**WORK TO BE COMPLETED:** Rewrite every line of the listing below as a numbered list, omitting blank lines and leaving out the pictures.

**INPUT DATA:**

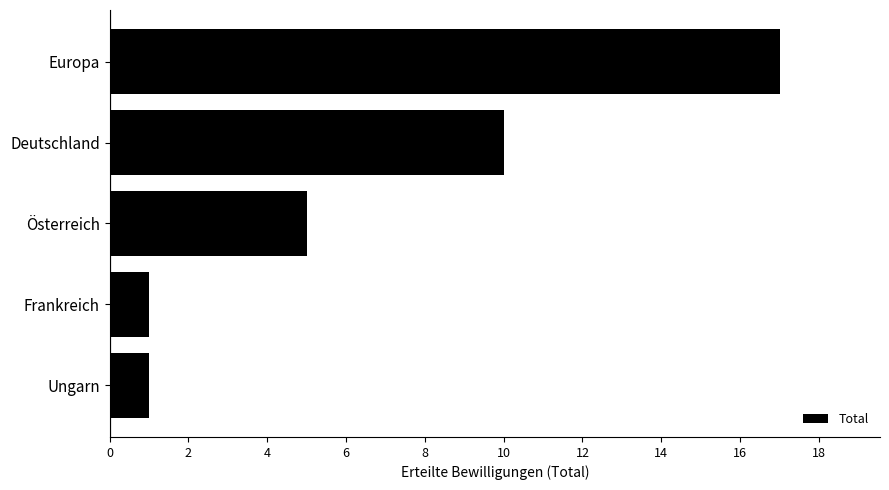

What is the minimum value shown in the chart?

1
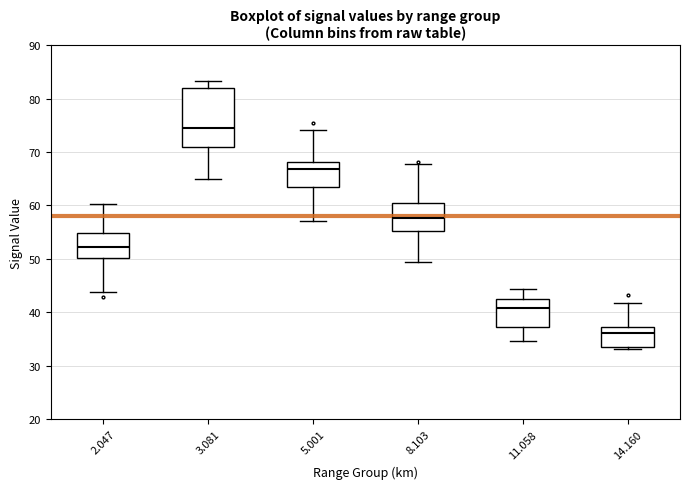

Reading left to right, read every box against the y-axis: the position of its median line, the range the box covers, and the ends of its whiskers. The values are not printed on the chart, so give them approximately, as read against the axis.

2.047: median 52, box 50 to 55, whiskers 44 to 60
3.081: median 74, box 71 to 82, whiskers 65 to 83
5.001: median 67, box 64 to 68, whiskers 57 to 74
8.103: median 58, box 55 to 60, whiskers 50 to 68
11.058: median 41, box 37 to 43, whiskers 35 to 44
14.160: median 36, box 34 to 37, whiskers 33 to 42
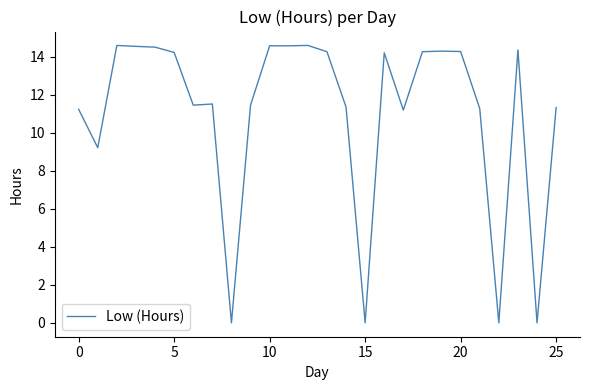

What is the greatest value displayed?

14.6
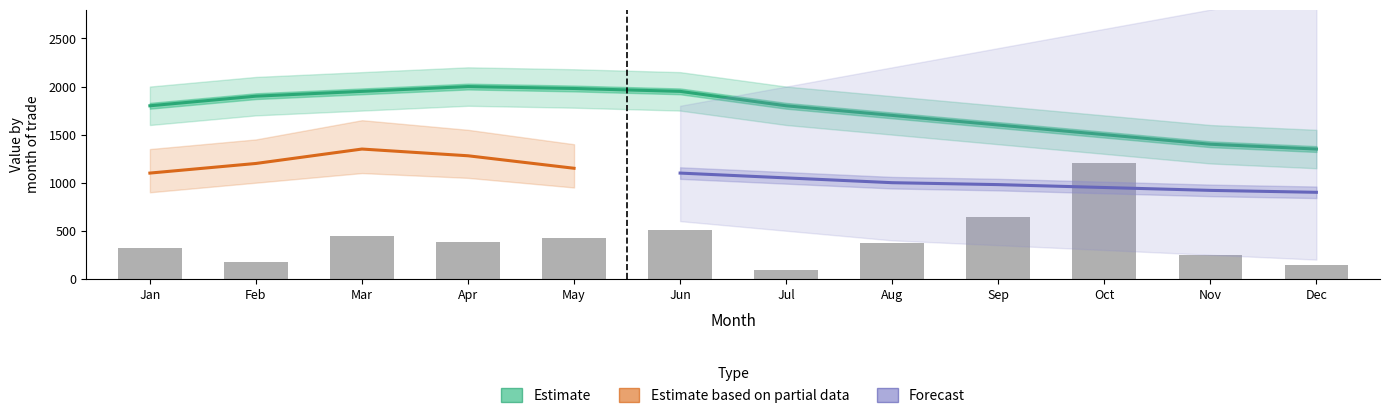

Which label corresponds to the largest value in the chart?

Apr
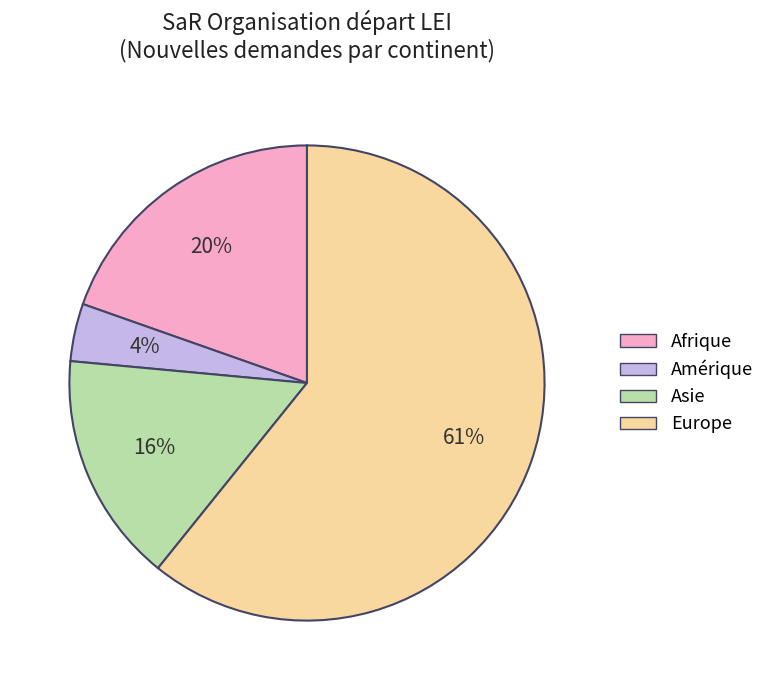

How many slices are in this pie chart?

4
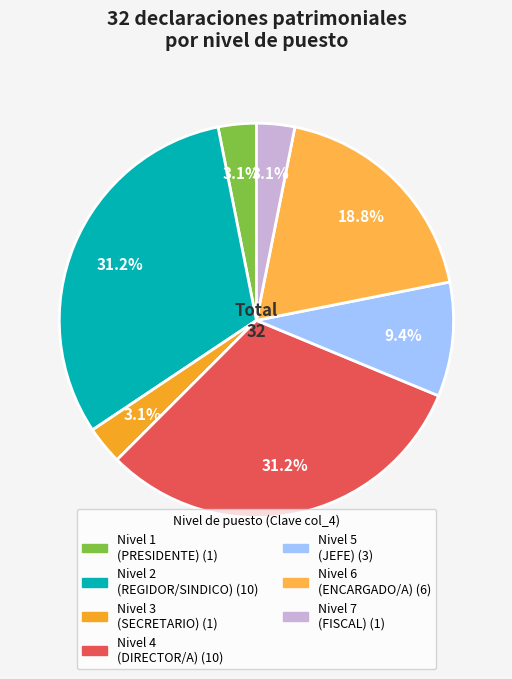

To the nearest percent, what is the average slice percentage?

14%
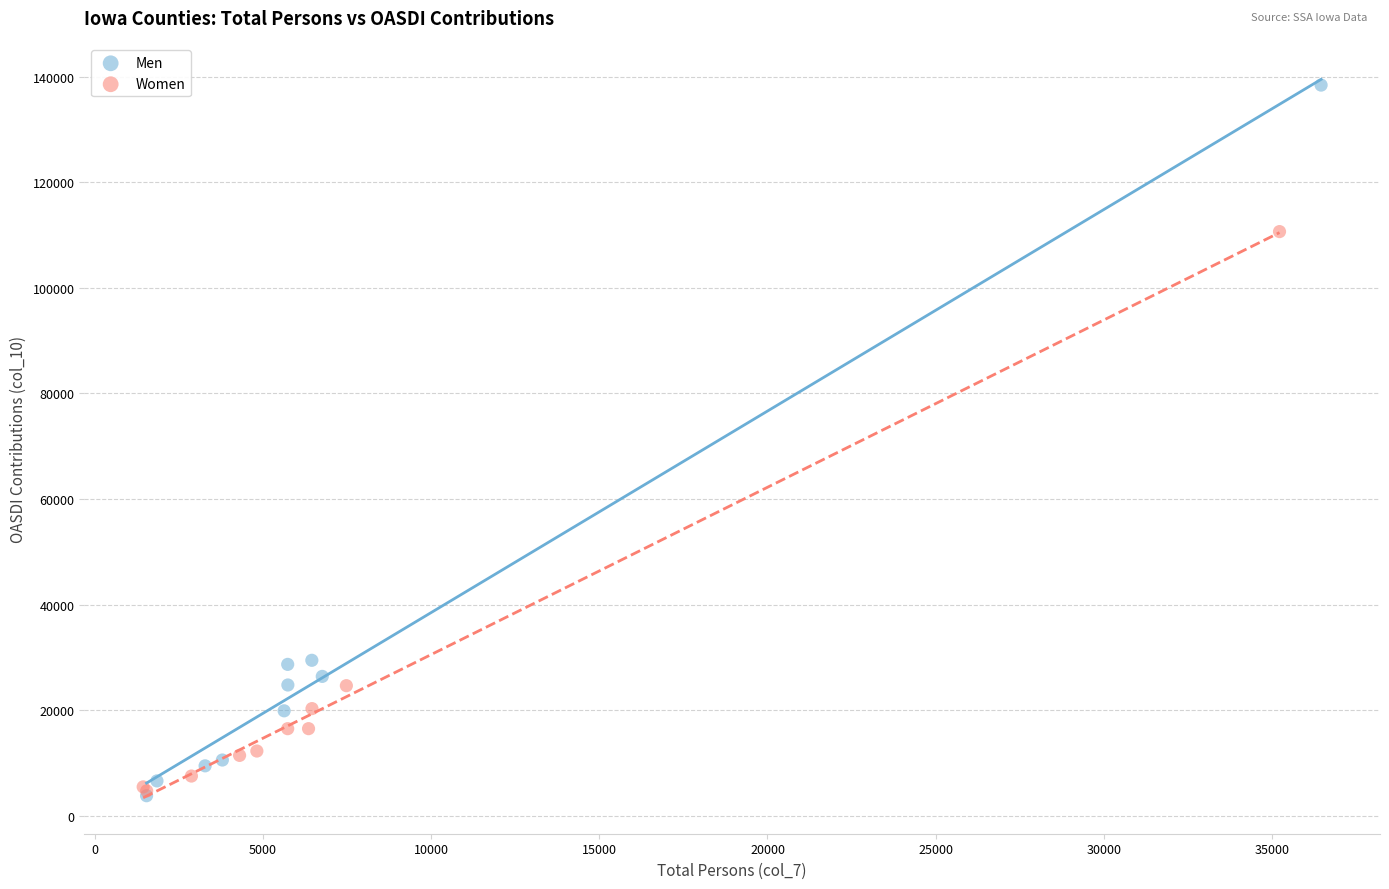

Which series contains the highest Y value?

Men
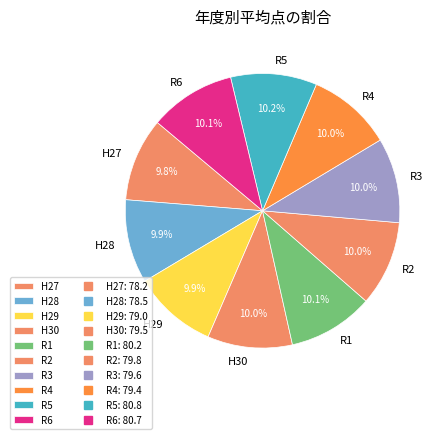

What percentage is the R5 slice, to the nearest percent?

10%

**TASK OUTPUT:**
1. What is the minimum value shown in the chart?
2. 1
3. Reading left to right, read every box against the y-axis: the position of its median line, the range the box covers, and the ends of its whiskers. The values are not printed on the chart, so give them approximately, as read against the axis.
4. 2.047: median 52, box 50 to 55, whiskers 44 to 60
5. 3.081: median 74, box 71 to 82, whiskers 65 to 83
6. 5.001: median 67, box 64 to 68, whiskers 57 to 74
7. 8.103: median 58, box 55 to 60, whiskers 50 to 68
8. 11.058: median 41, box 37 to 43, whiskers 35 to 44
9. 14.160: median 36, box 34 to 37, whiskers 33 to 42
10. What is the greatest value displayed?
11. 14.6
12. Which label corresponds to the largest value in the chart?
13. Apr
14. How many slices are in this pie chart?
15. 4
16. To the nearest percent, what is the average slice percentage?
17. 14%
18. Which series contains the highest Y value?
19. Men
20. What percentage is the R5 slice, to the nearest percent?
21. 10%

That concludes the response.